Sourcing – Make/Buy Decisions

In this day and age it is key that a business spends its precious resources on things that add significant value to the product. In software developments it is all too easy to assume that you need to develop all of the components from scratch and with it the opportunity cost of those components.

There are often many alternative sources for those components, some come with a licensing cost, or at least restrictions, some with the cost of using a more suitably qualified partner… and almost all come with an overhead of assessing the relationship you will need with the supplier or an assurance of the quality of the acquired product to support your business.

The decision on ‘do it yourself’ or find some other source, should not be overly emotive. There are simple, and very visual, techniques that will help you through the ‘postioning’ and ‘value’ judgements that are useful with both technical and senior management audiences. Such techniques are more fully described here. https://sofintsys.com/papers/Make%20or%20Buy.pdf

The Make/Buy decisions will be swayed by the strategic intentions of the company, its expectation about what knowledge it needs to nurture and grow, or what is ‘commodity’ experience that is openly and cheaply available.. and a pragmatic understanding of current capability and ability to immediately embark on some endeavours without more expert support.
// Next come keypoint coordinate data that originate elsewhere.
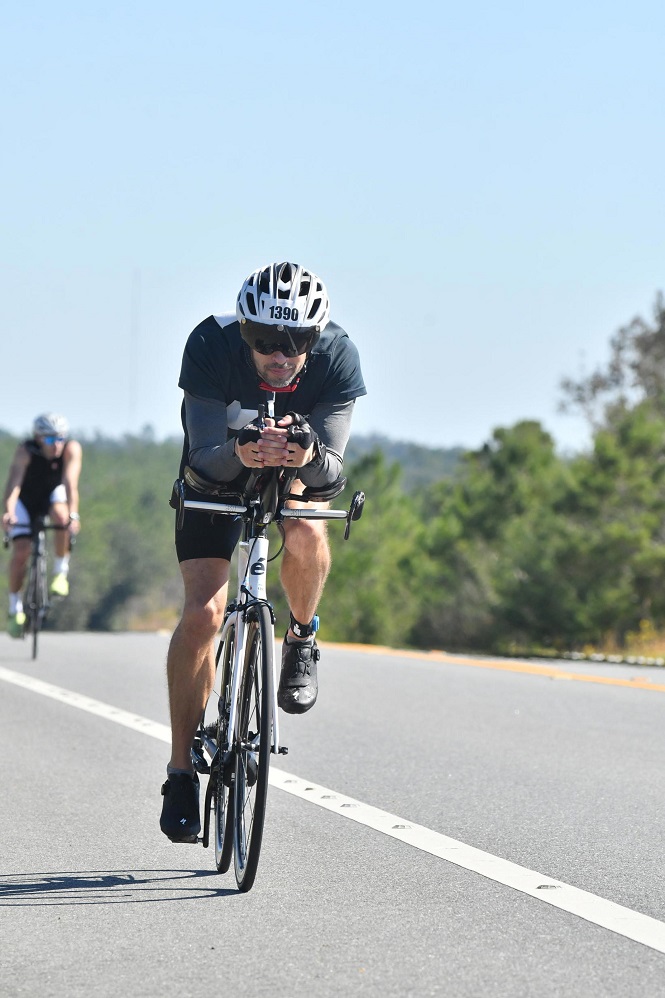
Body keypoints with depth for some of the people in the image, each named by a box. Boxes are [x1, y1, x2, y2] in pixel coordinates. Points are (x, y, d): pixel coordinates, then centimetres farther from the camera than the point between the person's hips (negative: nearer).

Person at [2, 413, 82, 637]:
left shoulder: (72, 449, -27)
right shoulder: (25, 451, -30)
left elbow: (70, 482, -37)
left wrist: (73, 514, -52)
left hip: (53, 495, 1)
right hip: (26, 501, -1)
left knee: (61, 516, -34)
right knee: (21, 551, -16)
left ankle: (61, 572, -15)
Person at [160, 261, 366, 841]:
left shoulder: (338, 356, -30)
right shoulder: (211, 346, -33)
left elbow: (332, 465, -31)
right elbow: (205, 457, -32)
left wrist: (310, 457, -54)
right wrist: (240, 453, -55)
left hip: (301, 470, 1)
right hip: (219, 469, -1)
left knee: (306, 534, -34)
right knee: (203, 611, -16)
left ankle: (302, 639, -2)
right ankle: (181, 772, -7)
In software, there are many specialist field which may not be matched by own capability e.g. the deeply embedded skills that have an electronic bias and register-level competence with the devices, hardware programmable devices and real-time performance; the application programmers who work to a well-defined API and rarely have to worry about the platform; the user-interface specialists, who understand the ergonomics, physiology and responses to fatigue of repetition, error-prone operation due to layout or colour use. It is rare that individual engineers are able to be highly skilled in more than one of these areas, although it may be perfectly possible for them to create solutions!

Once you have made the decision to acquire software (whether as a commodity purchase, or as a commissioned component or product) you could do worse than look at these checklists. https://sofintsys.com/papers/Software%20Acquisition.pdf

These can help you set out an objective set of questions so that all suppliers can be assessed equably. This can be of significant importance once such as ‘selection’ process is passed off to a commercial or purchasing team, as it enable an appropriate focus to be placed that will still need appropriate technical judgement of the answers to differentiate the most appropriate supplier… whilst keeping the engineers at arms length from the ‘price’ negotiation, or individual supplier bias… attractive in many large commercial organisations.

Whatever your selections, the necessity of assessing current skills, must be a combination of judgement of historic capability and the intention to support skill development with necessary training, the selection of highly productive tools, the protection of the value and intellectual property that is created and a clear connection to the business of market position, the technical and commercial offerings that match sales opportunities.

These attributes must be clear for both your internal team, but also the measures by which your designated suppliers and partners have to be judged as successful.